Immer, wenn ich Ideen für meinen nächsten Text habe, sammle ich sie in meinem Kopf so lange, bis mir ein passender Überbegriff einfällt. Ein Titel, ein Bogen, der alle Geschichten mit einschließt. Und dieses Mal ist es „Räume“.
Interessant, weil irgendwie alles als Raum gesehen werden kann. Ich bin in einem anderen Lebens-Raum, bewege mich aus meinem Komfort-Raum ganz oft nach außen, lerne neue Welt-Räume kennen und durch meine Sprache und die Begegnungen hier öffnen sich neue Denk-Räume.

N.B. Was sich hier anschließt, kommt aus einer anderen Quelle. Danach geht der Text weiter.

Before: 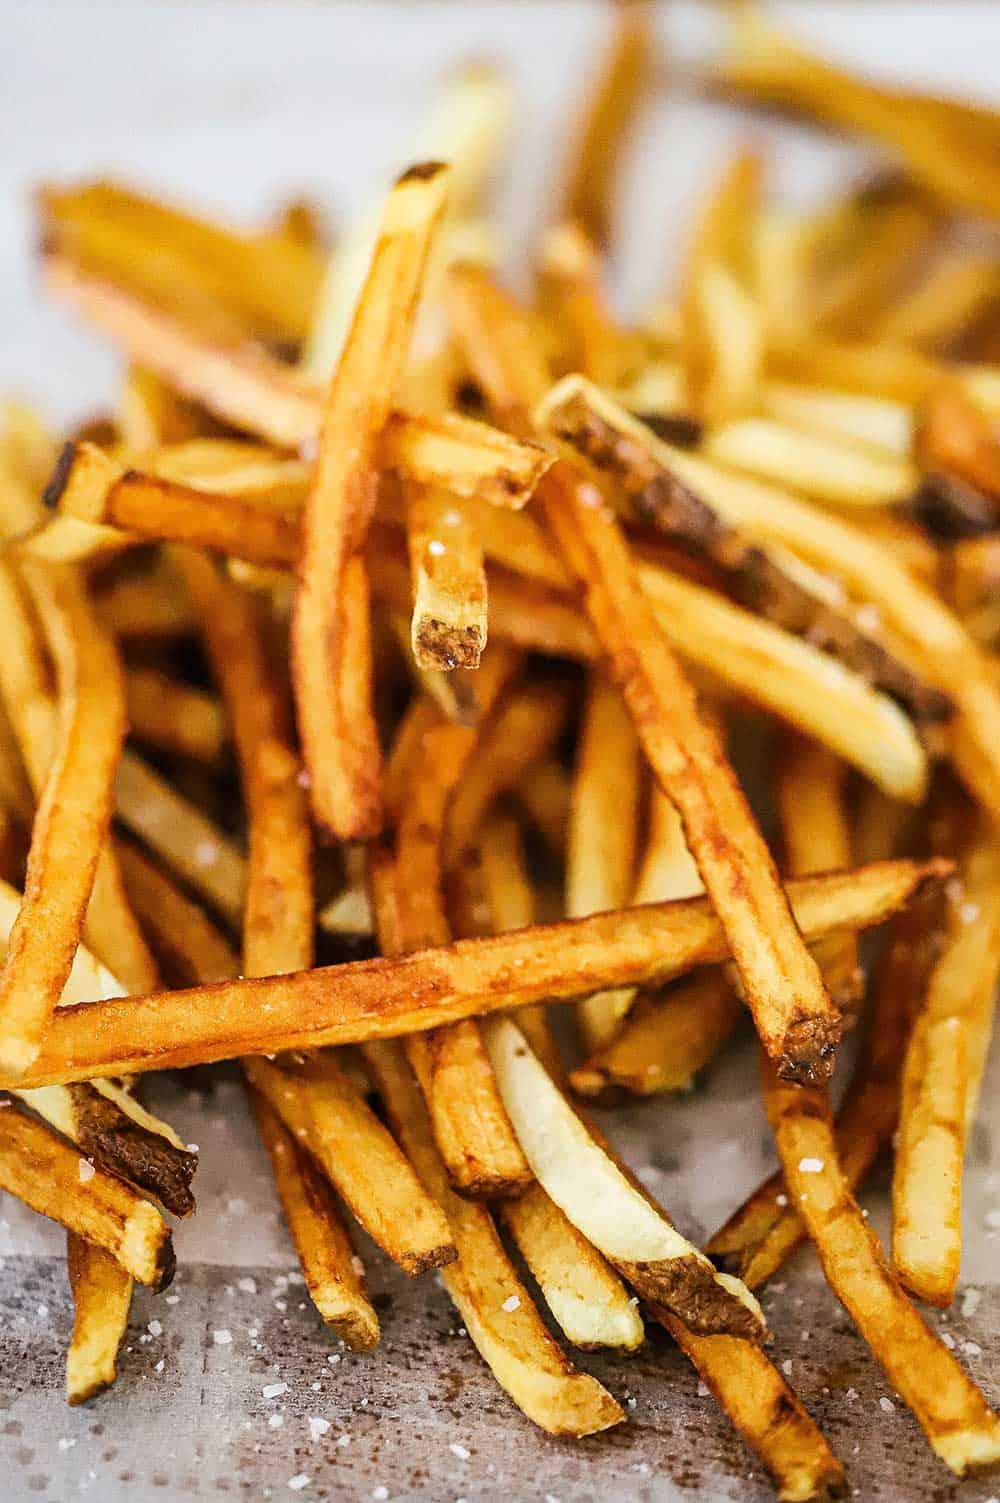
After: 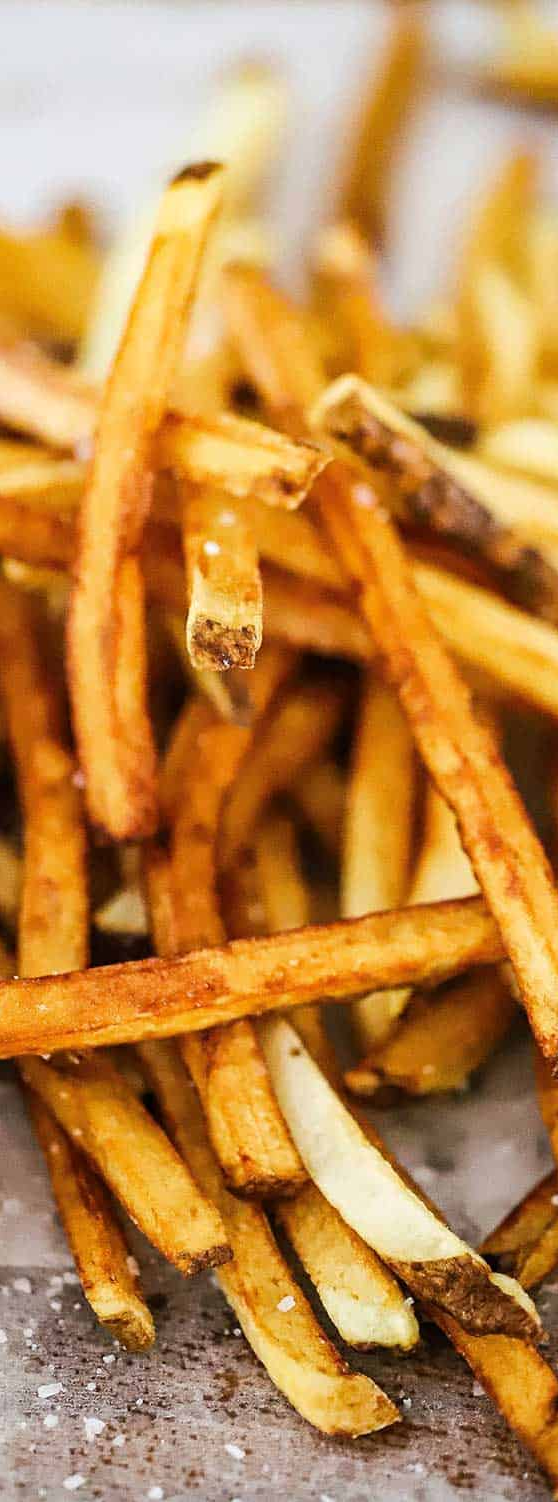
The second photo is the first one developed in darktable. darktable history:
crop and rotate: left 22.598%, right 21.572%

Ja, so weit geht dieses Thema. Und damit wir alle schön (schwebend) am Boden bleiben können, werde ich euch von ganz angreifbaren, echten Räumen erzählen. Und bereits wenn ich das ausschreibe, merke ich, dass die Räume, von denen ich gleich schreiben werde (WIE LANG DAUERT DIESE EINLEITUNG BITTESCHÖN NOHOCH??), doch vielleicht auch imaginäre sind.
So. Los gehts.
In der letzten Woche war ich zum allerersten Mal in meinem ganzen Leben (HAAA SIE FORMULIERT SCHON WIEDER SO UM DEN BREI HERUM) in einem „Escape room“. Diejenigen unter euch, die sowas schon mal gemacht haben, können jetzt weghören (WIE? WEGHÖREN? WEGLESEN? ABER DANN WEISS ICH JA NICHT, WO ICH WIEDER WEITERLESEN SOLL? ACH, EGAL. ICH LES EINFACH WEITER.)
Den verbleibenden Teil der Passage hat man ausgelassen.